_EXERCISE GOAL_
In the Wing Chun thread, what does Danny T say a good boxer would attempt when pressured?
* Begin READING TEXT *
# WC - how to fight a boxer



## TMA17 (Oct 13, 2017)

Is Izzo considered Wing Chun?  I think he is right here.  But you have to be fast and prepared to get hit. Why don’t more WC guys fight this way?  It’s similar to what Adam Chan had said too.


----------



## Danny T (Oct 13, 2017)

TMA17 said:


> Is Izzo considered Wing Chun?  I think he is right here.  But you have to be fast and prepared to get hit. Why don’t more WC guys fight this way?  It’s similar to what Adam Chan had said too.


I would not do several things that was shown here but the idea is good.
A good boxer when pressured as done here would attempt to clinch and tie up the arms. Competitive amateur boxers don't clinch due to rules and points can/will be taken for clinching. Good boxers are very good at tie ups. 

Some wc people train and spar other arts and fighters, I think many wc practitioners only train vs other wc people and many don't train or spar full contact. Those that don't usually are lacking in skill vs other type arts.


----------



## Martial D (Oct 13, 2017)
* End READING TEXT *
* Begin STORED ROWS *
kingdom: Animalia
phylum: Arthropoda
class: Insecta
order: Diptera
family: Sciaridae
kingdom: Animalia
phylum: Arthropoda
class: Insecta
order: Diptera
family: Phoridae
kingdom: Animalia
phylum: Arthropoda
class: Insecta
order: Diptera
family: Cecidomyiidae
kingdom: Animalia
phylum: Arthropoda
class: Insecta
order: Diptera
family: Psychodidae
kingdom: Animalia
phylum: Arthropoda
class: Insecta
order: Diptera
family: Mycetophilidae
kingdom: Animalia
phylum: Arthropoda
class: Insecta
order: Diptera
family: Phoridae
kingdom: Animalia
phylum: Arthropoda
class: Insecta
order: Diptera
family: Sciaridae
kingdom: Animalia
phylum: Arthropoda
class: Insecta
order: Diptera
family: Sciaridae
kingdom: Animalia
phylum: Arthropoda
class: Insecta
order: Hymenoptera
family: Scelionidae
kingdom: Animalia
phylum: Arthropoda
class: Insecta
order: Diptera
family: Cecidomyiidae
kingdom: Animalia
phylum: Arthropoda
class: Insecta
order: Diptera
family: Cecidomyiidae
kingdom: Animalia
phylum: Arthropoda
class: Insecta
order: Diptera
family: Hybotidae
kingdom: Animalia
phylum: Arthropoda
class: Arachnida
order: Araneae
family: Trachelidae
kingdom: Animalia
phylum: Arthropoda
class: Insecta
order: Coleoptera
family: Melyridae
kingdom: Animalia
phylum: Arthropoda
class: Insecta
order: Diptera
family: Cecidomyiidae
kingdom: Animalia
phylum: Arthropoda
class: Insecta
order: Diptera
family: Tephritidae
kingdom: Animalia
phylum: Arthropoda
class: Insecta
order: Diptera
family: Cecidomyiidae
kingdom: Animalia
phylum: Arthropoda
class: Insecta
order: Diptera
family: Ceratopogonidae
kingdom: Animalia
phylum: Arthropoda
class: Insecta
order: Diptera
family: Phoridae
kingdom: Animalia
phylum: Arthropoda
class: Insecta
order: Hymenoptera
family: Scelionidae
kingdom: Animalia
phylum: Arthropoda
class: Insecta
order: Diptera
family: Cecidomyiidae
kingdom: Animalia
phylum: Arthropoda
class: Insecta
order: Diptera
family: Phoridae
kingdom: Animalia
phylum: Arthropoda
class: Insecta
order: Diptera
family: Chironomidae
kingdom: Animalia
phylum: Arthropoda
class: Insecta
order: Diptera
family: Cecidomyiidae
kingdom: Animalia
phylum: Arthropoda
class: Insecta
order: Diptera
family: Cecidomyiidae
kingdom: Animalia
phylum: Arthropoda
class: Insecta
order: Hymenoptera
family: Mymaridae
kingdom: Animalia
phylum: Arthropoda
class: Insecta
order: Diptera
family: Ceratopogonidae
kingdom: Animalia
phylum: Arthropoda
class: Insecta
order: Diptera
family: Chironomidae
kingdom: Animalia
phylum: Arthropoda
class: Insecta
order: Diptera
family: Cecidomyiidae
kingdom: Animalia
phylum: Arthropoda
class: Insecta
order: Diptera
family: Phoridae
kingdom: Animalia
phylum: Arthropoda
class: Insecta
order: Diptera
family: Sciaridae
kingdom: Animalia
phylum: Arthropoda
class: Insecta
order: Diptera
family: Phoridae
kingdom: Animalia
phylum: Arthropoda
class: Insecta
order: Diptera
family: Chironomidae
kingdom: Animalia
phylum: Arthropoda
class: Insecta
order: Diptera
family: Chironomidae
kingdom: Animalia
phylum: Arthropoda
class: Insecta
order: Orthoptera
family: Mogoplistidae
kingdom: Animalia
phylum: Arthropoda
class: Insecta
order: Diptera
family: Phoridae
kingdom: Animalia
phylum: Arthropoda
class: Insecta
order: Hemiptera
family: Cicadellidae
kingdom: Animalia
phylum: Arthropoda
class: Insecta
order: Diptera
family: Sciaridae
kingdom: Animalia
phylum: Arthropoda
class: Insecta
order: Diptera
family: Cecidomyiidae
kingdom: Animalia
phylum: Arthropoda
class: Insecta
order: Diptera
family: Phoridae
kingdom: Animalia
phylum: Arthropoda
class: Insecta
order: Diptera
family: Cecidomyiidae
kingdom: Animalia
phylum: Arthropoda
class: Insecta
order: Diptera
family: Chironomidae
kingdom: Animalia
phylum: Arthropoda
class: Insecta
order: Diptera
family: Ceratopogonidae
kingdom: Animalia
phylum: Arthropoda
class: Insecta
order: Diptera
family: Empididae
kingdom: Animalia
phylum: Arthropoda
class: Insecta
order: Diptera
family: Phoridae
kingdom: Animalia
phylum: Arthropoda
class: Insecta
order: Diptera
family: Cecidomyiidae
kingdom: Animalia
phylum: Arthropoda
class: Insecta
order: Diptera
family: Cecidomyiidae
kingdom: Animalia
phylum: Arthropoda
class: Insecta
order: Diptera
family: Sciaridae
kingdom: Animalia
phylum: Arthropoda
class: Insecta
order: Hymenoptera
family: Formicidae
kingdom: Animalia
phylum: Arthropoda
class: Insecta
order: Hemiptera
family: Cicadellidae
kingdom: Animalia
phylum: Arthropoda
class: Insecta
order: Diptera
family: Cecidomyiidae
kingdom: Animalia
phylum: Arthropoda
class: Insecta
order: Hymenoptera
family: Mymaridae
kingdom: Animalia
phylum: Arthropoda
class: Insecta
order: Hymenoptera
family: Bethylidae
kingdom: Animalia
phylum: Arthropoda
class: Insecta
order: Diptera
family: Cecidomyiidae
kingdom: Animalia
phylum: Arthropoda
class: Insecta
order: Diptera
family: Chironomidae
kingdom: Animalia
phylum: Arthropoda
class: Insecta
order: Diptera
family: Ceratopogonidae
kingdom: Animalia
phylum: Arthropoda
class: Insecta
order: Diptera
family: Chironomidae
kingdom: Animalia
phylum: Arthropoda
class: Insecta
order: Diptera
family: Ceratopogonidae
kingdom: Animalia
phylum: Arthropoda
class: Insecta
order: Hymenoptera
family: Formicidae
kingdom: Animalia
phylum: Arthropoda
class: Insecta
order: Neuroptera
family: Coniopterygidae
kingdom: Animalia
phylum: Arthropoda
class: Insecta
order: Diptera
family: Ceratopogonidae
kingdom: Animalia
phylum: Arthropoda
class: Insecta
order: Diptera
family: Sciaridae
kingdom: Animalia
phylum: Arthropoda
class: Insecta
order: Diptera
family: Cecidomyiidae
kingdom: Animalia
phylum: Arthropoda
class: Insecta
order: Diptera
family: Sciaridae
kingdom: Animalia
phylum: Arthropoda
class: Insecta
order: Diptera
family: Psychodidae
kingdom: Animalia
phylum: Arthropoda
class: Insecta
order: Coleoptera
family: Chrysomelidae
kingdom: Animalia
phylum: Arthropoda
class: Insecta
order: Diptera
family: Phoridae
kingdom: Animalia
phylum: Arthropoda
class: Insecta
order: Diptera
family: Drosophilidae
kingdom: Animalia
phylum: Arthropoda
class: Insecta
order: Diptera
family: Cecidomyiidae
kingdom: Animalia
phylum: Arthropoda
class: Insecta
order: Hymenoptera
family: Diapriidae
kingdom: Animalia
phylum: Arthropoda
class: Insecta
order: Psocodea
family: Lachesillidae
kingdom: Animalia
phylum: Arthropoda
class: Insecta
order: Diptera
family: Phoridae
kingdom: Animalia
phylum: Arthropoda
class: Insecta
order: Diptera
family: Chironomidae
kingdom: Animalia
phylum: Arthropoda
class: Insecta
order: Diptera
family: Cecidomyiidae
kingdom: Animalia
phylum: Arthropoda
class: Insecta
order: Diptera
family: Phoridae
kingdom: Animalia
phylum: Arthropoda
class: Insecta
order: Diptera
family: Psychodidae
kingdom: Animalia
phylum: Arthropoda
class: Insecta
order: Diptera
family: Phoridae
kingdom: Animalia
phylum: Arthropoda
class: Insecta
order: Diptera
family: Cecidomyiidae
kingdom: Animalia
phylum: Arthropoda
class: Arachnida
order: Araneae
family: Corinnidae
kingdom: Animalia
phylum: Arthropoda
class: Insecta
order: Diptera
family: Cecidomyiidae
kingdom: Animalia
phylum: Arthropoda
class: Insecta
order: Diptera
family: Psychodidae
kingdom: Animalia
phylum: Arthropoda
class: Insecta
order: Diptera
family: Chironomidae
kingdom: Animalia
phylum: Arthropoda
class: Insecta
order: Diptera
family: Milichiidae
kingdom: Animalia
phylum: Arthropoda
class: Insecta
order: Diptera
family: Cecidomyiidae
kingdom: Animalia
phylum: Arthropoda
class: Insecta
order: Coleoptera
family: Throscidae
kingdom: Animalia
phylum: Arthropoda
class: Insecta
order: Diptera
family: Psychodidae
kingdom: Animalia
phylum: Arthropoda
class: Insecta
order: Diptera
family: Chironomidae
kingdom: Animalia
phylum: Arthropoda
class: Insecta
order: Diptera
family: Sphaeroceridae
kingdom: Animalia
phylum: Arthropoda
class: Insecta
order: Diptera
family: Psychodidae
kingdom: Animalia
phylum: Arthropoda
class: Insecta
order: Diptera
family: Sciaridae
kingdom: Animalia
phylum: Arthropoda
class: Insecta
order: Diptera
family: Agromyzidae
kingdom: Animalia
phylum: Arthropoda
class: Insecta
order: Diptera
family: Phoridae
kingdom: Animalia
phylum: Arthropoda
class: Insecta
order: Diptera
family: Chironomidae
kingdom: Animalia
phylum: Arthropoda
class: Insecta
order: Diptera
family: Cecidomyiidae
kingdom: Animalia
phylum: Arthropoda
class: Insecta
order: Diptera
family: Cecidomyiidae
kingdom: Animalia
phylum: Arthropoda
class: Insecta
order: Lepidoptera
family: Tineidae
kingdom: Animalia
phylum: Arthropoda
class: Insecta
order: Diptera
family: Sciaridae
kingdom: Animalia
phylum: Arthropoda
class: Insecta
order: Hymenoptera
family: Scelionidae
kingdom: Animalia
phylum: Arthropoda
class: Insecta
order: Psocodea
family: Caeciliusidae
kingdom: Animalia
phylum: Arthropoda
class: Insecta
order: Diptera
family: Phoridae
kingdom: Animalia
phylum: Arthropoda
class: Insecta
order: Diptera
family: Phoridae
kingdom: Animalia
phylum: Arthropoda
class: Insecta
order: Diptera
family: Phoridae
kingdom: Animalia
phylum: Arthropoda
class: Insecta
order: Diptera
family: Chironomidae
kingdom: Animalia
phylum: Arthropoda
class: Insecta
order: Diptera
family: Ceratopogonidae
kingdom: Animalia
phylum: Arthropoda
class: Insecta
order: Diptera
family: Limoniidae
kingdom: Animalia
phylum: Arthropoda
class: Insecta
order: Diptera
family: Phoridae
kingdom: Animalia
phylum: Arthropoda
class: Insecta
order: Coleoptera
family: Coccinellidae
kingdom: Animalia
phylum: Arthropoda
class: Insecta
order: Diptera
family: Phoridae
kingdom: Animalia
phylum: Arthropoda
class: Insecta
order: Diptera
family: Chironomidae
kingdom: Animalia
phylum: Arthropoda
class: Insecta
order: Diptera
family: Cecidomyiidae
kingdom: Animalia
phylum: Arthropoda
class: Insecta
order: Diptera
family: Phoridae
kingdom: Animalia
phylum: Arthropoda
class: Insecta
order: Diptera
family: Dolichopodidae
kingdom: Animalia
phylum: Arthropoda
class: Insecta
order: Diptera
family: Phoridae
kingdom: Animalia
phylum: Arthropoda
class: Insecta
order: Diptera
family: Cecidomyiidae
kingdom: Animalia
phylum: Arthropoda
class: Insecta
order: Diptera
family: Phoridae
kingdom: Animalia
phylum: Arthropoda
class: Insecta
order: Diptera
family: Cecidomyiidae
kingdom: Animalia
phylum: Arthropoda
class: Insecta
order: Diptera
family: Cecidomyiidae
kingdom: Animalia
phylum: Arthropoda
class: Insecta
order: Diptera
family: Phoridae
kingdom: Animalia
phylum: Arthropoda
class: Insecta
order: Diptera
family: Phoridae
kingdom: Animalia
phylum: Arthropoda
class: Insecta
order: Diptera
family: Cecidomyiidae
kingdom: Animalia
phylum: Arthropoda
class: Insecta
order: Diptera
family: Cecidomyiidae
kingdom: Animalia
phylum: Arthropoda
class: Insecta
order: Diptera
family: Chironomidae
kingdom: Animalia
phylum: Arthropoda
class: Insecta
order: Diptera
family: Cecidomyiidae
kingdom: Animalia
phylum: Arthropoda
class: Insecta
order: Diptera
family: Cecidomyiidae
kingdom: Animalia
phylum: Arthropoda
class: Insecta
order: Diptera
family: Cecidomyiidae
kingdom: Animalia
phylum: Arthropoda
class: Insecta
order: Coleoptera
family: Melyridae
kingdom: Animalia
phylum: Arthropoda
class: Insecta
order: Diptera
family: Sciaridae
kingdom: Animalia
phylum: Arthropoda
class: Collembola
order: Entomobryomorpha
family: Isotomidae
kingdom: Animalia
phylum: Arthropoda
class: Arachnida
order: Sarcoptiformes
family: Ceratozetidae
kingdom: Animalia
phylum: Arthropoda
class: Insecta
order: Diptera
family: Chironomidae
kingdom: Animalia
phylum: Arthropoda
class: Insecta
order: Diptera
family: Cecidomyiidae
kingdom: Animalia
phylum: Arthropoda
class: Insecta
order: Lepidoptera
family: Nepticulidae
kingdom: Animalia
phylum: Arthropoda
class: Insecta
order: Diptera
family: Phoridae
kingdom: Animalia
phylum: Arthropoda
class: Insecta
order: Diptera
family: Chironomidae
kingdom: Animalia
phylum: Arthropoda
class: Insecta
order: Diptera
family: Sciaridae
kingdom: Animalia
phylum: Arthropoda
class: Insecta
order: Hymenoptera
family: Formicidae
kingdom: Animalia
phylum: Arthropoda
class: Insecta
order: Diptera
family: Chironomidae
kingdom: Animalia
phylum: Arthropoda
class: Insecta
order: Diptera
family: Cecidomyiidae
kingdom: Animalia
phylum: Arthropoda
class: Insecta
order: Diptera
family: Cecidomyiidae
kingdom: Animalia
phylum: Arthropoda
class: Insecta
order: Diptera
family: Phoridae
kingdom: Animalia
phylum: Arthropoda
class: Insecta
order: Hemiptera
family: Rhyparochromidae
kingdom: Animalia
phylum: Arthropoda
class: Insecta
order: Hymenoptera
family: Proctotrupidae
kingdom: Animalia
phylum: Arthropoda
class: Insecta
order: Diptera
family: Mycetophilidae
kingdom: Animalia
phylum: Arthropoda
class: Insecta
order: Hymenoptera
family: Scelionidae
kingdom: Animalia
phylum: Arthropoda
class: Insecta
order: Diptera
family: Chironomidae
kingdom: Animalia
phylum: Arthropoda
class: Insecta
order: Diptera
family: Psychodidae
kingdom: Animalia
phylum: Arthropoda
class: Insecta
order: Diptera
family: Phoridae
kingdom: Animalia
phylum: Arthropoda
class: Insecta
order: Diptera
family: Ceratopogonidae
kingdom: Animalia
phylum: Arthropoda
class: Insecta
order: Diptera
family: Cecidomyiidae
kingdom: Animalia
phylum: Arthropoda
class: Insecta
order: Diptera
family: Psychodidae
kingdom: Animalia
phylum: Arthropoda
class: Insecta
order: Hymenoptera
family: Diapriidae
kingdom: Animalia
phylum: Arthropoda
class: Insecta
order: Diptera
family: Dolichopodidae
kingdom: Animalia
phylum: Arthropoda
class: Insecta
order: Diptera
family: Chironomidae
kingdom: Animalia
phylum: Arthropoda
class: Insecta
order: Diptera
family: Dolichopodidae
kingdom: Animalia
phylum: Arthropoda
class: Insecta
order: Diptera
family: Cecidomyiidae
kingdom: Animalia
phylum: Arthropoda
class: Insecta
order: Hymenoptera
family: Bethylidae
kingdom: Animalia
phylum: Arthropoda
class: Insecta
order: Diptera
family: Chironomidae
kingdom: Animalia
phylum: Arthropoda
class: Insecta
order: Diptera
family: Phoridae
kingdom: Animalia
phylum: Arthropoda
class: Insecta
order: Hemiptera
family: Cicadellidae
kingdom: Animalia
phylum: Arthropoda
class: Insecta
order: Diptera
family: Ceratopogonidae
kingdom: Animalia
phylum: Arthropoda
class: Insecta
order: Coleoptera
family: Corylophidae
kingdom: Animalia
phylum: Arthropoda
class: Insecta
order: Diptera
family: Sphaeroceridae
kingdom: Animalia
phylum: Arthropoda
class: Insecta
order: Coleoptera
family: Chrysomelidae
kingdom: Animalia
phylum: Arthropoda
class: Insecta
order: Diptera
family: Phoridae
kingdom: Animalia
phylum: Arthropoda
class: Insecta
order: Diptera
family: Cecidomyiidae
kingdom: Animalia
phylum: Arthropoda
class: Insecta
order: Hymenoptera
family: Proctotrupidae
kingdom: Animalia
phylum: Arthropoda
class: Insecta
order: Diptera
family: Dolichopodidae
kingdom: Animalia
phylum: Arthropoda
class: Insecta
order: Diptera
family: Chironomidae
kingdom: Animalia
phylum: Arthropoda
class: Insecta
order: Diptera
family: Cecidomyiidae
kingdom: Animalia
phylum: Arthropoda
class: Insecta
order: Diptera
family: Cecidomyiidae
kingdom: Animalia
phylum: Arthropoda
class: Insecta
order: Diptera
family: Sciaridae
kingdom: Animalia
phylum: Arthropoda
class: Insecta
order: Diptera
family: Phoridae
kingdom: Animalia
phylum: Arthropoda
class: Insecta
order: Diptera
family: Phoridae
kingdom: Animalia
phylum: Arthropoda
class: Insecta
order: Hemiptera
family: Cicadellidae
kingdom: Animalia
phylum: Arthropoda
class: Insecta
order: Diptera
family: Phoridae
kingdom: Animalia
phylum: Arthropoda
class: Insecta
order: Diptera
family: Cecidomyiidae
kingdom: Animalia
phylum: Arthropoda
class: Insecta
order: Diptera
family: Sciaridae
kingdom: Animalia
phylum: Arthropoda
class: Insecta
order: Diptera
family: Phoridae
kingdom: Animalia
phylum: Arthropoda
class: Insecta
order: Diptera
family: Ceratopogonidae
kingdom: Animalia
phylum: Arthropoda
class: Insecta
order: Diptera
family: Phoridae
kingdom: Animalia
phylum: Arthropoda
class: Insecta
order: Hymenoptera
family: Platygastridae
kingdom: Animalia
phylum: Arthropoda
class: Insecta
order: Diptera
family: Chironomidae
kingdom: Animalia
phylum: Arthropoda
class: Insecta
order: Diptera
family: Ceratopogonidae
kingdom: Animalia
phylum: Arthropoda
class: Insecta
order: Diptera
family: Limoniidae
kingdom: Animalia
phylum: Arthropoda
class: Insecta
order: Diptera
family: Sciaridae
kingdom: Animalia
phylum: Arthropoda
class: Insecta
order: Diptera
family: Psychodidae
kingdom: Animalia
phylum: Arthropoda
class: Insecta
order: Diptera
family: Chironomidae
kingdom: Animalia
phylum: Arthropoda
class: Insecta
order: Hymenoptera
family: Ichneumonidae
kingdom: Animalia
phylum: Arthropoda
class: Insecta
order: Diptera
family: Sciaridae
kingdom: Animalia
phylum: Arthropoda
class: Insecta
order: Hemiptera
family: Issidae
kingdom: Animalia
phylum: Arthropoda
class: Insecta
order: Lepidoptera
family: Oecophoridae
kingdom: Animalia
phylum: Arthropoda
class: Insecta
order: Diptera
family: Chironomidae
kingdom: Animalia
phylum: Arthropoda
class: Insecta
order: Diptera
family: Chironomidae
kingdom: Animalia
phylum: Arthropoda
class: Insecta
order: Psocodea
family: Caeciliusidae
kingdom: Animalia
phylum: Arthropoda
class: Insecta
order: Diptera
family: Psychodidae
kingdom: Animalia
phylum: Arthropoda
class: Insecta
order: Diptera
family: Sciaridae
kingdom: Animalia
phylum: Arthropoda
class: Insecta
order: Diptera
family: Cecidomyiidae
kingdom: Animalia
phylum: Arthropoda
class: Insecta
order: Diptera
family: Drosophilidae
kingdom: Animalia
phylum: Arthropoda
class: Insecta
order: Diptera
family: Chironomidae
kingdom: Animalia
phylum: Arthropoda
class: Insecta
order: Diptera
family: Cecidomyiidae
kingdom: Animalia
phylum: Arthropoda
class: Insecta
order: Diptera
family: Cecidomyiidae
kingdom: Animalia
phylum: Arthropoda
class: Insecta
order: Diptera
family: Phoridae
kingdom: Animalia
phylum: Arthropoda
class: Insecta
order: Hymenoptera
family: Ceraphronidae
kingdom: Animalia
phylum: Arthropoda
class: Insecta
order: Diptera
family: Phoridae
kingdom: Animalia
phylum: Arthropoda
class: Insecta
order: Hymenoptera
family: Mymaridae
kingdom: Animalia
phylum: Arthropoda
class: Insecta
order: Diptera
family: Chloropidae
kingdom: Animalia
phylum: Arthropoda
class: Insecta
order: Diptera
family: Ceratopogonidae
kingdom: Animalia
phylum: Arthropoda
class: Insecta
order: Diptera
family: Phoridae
* End STORED ROWS *
_EXPECTED ANSWER_
A good boxer would attempt to clinch and tie up the arms.